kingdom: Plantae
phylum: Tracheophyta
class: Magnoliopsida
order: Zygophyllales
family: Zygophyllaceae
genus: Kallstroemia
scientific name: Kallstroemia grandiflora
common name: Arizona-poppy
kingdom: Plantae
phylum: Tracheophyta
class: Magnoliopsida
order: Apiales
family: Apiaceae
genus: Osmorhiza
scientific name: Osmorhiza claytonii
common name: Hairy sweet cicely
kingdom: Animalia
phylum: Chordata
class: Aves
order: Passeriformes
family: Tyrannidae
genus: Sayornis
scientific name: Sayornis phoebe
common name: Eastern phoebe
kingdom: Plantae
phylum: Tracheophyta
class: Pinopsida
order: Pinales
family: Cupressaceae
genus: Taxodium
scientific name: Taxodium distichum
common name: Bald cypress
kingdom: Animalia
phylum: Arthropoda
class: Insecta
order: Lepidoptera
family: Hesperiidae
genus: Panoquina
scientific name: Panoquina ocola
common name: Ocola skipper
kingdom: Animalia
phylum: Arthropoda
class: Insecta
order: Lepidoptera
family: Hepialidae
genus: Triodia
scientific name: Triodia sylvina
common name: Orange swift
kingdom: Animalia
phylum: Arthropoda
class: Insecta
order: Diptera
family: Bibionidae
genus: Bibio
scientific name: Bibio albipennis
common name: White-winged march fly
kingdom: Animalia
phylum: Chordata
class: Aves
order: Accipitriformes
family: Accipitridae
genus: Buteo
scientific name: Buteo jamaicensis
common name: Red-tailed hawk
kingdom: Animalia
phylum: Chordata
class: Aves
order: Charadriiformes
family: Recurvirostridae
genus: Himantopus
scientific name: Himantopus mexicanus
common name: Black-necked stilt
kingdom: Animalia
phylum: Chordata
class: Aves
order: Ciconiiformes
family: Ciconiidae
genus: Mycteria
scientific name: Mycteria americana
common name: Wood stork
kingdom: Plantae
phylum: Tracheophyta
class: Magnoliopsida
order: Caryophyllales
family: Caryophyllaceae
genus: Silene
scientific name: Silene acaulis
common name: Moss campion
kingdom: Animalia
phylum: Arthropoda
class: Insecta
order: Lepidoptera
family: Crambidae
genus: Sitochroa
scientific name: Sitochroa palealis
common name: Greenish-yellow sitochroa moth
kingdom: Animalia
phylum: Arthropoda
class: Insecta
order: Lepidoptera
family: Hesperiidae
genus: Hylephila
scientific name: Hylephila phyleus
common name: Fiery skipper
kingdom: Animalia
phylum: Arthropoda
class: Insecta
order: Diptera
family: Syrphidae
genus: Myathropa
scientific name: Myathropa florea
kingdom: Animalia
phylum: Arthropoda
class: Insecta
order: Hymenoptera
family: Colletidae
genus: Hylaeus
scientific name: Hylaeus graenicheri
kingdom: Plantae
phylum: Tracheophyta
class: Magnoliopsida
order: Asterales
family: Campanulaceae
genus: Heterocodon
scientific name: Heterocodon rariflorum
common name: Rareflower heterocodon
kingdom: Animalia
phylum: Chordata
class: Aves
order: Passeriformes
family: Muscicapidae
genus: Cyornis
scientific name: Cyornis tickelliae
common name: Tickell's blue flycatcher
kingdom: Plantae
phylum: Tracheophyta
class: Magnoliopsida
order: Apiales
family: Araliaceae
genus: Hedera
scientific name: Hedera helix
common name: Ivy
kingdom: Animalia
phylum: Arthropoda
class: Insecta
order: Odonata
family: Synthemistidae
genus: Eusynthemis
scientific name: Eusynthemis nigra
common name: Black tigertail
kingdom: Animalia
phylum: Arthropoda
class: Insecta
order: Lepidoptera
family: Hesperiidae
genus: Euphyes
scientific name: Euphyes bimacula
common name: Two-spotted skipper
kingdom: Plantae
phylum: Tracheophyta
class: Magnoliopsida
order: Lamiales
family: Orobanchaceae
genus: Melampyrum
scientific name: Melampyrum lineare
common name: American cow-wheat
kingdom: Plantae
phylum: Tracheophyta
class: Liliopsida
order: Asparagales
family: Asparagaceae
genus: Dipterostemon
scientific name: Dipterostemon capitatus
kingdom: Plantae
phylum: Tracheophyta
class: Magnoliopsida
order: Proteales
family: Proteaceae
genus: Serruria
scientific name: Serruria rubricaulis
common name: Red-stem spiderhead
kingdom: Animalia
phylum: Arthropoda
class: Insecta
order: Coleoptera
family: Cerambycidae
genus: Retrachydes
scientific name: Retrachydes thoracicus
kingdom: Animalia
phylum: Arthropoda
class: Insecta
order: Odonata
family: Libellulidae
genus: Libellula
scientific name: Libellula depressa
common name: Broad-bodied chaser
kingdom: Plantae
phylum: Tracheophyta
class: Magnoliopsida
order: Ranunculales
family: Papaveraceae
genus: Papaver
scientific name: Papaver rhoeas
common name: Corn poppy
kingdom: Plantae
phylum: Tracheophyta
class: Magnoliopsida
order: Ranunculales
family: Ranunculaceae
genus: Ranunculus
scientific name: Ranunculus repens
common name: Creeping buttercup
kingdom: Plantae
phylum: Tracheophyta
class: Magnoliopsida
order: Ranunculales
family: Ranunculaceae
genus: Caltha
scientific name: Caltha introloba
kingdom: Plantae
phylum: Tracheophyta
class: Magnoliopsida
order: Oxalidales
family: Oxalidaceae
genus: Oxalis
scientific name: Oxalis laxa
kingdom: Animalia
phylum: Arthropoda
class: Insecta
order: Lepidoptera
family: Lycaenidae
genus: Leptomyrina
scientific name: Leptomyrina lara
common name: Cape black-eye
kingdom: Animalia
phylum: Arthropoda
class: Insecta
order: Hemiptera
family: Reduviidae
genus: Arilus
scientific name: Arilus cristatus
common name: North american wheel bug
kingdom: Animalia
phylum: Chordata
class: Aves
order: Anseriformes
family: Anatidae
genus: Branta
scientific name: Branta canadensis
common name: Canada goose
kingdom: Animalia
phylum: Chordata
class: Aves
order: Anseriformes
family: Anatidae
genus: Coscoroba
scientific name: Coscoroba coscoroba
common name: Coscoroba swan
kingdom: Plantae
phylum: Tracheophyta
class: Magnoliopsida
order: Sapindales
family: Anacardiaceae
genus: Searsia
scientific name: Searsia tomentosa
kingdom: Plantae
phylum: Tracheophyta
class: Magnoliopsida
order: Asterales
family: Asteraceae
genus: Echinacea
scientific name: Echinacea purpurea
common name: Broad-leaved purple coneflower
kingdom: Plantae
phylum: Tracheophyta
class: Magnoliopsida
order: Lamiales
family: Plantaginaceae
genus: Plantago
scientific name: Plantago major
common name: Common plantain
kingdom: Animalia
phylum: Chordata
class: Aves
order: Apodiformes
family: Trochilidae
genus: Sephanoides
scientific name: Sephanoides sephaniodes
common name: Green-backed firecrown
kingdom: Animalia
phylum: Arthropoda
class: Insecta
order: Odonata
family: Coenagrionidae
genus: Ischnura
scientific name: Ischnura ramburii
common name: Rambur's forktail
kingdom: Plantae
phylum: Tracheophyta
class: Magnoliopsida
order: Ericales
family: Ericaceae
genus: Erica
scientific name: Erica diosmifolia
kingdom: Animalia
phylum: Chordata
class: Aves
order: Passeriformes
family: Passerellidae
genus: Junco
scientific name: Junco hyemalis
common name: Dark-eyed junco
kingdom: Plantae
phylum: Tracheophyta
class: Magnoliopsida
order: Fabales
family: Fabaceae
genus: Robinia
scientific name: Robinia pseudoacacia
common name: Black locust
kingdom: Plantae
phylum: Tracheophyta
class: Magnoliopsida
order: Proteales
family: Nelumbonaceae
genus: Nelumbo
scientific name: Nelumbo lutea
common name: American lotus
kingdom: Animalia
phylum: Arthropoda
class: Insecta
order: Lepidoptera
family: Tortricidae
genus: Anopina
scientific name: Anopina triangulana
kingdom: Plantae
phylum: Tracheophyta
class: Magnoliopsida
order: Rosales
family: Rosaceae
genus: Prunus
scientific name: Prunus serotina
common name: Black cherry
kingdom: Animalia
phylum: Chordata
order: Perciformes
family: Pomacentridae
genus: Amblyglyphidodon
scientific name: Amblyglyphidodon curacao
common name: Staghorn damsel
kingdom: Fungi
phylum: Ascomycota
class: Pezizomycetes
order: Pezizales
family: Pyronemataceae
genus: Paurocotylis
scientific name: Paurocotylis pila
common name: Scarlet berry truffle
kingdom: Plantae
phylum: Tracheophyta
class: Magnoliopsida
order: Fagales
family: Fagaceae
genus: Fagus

§

Pull out the lines of the data word for word, starting with the line that contains "common name: Staghorn damsel" and ending with the last line of the data, both included.

- [Result for this task]:
common name: Staghorn damsel
kingdom: Fungi
phylum: Ascomycota
class: Pezizomycetes
order: Pezizales
family: Pyronemataceae
genus: Paurocotylis
scientific name: Paurocotylis pila
common name: Scarlet berry truffle
kingdom: Plantae
phylum: Tracheophyta
class: Magnoliopsida
order: Fagales
family: Fagaceae
genus: Fagus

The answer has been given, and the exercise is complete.